All this could be done with robotic probes, but Olympus Mons might offer an extra benefit for a future base camp. The slopes of the mountain could hide a number of caves formed by collapsed lava tunnels. Just like in the case of Noctic Labyrinthus these would offer a natural shelter against the harsh radiation environment on the surface of Mars. The great height of Olympus Mons would also keep a base camp well above all but the largest, global dust storms.
A mountain with a summit rising 25 kilometres higher than the surrounding landscape might appear as an extremely challenging site for any, especially manned, mission and the activities related with it. In reality the slopes of the mountain – apart from the steep cliffs especially on the eastern flank of the mountain – are very gentle, with a gradient of only few degrees. Together with the low gravity of Mars of some 40 % that of Earth this would result in an easy traversing on Olympus Mons, not so much going uphill or downhill, but only walking or driving around.
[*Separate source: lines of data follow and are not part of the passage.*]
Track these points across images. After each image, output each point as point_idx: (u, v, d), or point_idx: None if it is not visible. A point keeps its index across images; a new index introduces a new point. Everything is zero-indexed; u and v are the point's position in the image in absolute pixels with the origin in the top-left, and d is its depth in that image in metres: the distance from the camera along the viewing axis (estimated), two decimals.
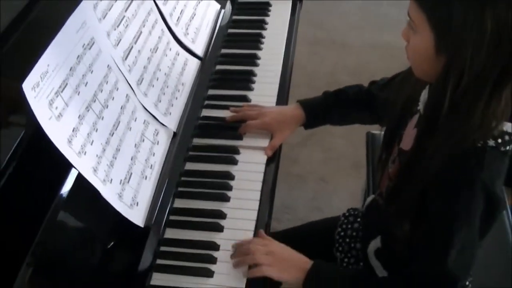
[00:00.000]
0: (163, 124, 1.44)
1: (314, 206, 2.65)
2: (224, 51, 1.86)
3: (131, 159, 1.29)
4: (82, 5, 1.25)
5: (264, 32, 1.93)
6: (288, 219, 2.53)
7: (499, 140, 1.17)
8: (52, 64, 1.12)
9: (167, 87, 1.51)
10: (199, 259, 1.31)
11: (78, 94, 1.18)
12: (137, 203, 1.25)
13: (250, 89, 1.73)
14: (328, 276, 1.30)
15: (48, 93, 1.10)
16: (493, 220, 1.21)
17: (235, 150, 1.54)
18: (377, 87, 1.61)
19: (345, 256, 1.56)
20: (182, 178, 1.47)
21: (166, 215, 1.35)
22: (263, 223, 1.39)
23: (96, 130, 1.21)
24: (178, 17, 1.68)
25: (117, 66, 1.34)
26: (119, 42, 1.38)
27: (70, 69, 1.17)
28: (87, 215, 1.21)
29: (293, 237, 1.66)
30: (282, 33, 1.95)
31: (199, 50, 1.71)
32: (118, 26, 1.39)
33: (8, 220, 1.06)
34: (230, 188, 1.45)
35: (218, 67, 1.80)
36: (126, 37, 1.42)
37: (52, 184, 1.14)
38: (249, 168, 1.51)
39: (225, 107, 1.66)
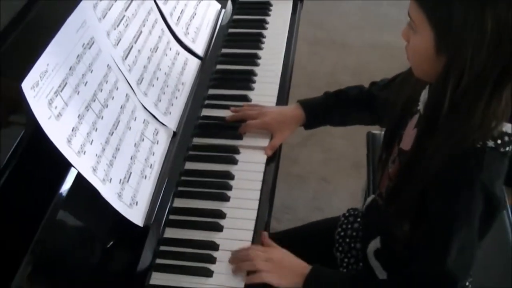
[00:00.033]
0: (163, 124, 1.44)
1: (315, 206, 2.65)
2: (224, 50, 1.86)
3: (131, 158, 1.29)
4: (82, 5, 1.25)
5: (264, 32, 1.93)
6: (288, 219, 2.53)
7: (499, 141, 1.17)
8: (52, 63, 1.12)
9: (167, 86, 1.51)
10: (199, 259, 1.30)
11: (78, 93, 1.18)
12: (137, 203, 1.25)
13: (251, 88, 1.73)
14: (327, 280, 1.30)
15: (48, 92, 1.10)
16: (493, 220, 1.21)
17: (235, 150, 1.54)
18: (378, 87, 1.61)
19: (345, 256, 1.55)
20: (182, 178, 1.47)
21: (165, 214, 1.35)
22: (263, 223, 1.39)
23: (96, 130, 1.20)
24: (179, 17, 1.68)
25: (117, 65, 1.34)
26: (119, 42, 1.38)
27: (70, 69, 1.17)
28: (87, 214, 1.21)
29: (293, 238, 1.67)
30: (283, 33, 1.95)
31: (200, 49, 1.70)
32: (118, 26, 1.39)
33: (8, 219, 1.06)
34: (230, 187, 1.45)
35: (219, 66, 1.80)
36: (126, 37, 1.42)
37: (52, 183, 1.13)
38: (249, 168, 1.51)
39: (226, 107, 1.66)
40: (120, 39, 1.39)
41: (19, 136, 1.14)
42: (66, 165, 1.12)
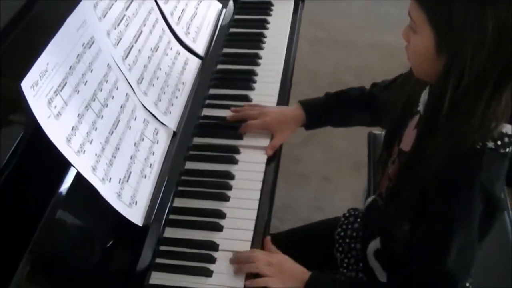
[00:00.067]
0: (163, 123, 1.44)
1: (316, 206, 2.65)
2: (225, 50, 1.86)
3: (131, 158, 1.29)
4: (82, 4, 1.25)
5: (266, 32, 1.93)
6: (290, 219, 2.53)
7: (499, 142, 1.16)
8: (52, 63, 1.12)
9: (168, 86, 1.51)
10: (198, 259, 1.30)
11: (78, 93, 1.18)
12: (136, 202, 1.25)
13: (251, 88, 1.73)
14: (326, 286, 1.30)
15: (47, 92, 1.10)
16: (493, 221, 1.21)
17: (235, 150, 1.54)
18: (379, 89, 1.61)
19: (345, 257, 1.55)
20: (182, 177, 1.46)
21: (165, 214, 1.35)
22: (263, 223, 1.39)
23: (96, 129, 1.20)
24: (179, 16, 1.68)
25: (117, 65, 1.34)
26: (119, 41, 1.38)
27: (70, 68, 1.17)
28: (86, 213, 1.21)
29: (294, 238, 1.67)
30: (284, 33, 1.95)
31: (200, 49, 1.70)
32: (118, 25, 1.39)
33: (7, 218, 1.07)
34: (230, 187, 1.45)
35: (220, 66, 1.80)
36: (127, 36, 1.42)
37: (51, 183, 1.14)
38: (249, 168, 1.51)
39: (226, 107, 1.66)
40: (121, 39, 1.39)
41: (19, 135, 1.14)
42: (65, 165, 1.12)
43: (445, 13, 1.12)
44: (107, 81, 1.29)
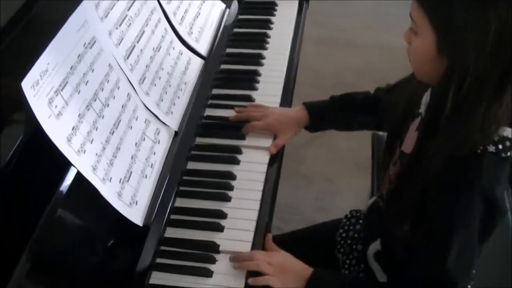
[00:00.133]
0: (164, 123, 1.43)
1: (319, 207, 2.65)
2: (229, 50, 1.86)
3: (131, 158, 1.29)
4: (83, 4, 1.25)
5: (269, 32, 1.93)
6: (293, 220, 2.53)
7: (500, 146, 1.16)
8: (52, 62, 1.12)
9: (170, 86, 1.51)
10: (199, 259, 1.30)
11: (79, 92, 1.18)
12: (137, 202, 1.25)
13: (254, 88, 1.73)
14: (328, 284, 1.30)
15: (48, 91, 1.10)
16: (495, 223, 1.20)
17: (237, 150, 1.54)
18: (383, 92, 1.60)
19: (347, 258, 1.55)
20: (184, 177, 1.46)
21: (166, 214, 1.35)
22: (264, 224, 1.38)
23: (96, 129, 1.20)
24: (182, 16, 1.68)
25: (119, 65, 1.34)
26: (121, 41, 1.38)
27: (71, 68, 1.17)
28: (86, 213, 1.21)
29: (296, 239, 1.67)
30: (288, 33, 1.95)
31: (203, 49, 1.70)
32: (120, 25, 1.39)
33: (8, 217, 1.07)
34: (231, 188, 1.45)
35: (223, 66, 1.80)
36: (128, 36, 1.42)
37: (51, 182, 1.14)
38: (251, 168, 1.51)
39: (229, 107, 1.65)
40: (122, 39, 1.39)
41: (19, 135, 1.14)
42: (66, 164, 1.12)
43: (445, 13, 1.12)
44: (108, 81, 1.29)
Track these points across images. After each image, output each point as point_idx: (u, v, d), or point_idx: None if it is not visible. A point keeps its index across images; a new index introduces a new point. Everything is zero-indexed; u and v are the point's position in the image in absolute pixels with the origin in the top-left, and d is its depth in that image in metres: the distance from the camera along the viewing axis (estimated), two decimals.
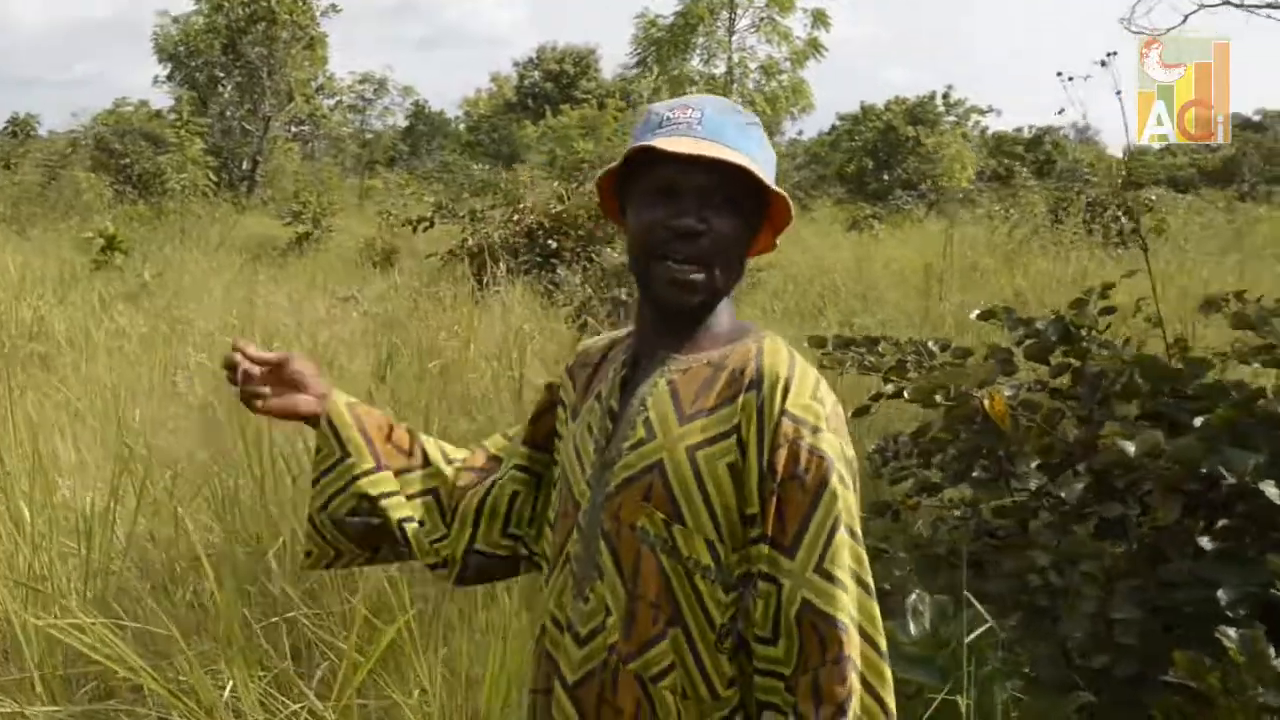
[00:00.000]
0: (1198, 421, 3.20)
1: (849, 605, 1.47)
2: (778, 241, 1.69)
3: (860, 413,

The obvious downside of Olympus Mons as a potential landing site for a manned mission is the very probable lack of subsurface ice to be exploited by the expedition. If there were any ice, it would be very deep in the ground and practically unattainable without very heavy machinery.
10. Selecting the Target
Making the selection between various options for the landing site of a manned mission to Mars aimed at exploring the surface anomalies will not be a simple task. The arguments to be taken into account include both the safety and practicality of the mission, and the possibility to make in-situ studies with scientific results increasing our knowledge on the anomalies specifically and on the evolution of Mars in general. However, trying to meet these criteria is an effort worth making.
There are many reasons why future manned missions to Mars must include among their primary objectives the exploration and examination of these surface anomalies: to explore their true nature, to solve their origin, to find out their importance in the geologic evolution of the planet, and – not the least important of the reasons – to feed the imagination of general public and keep up public interest in continued exploration of our planetary neighbor.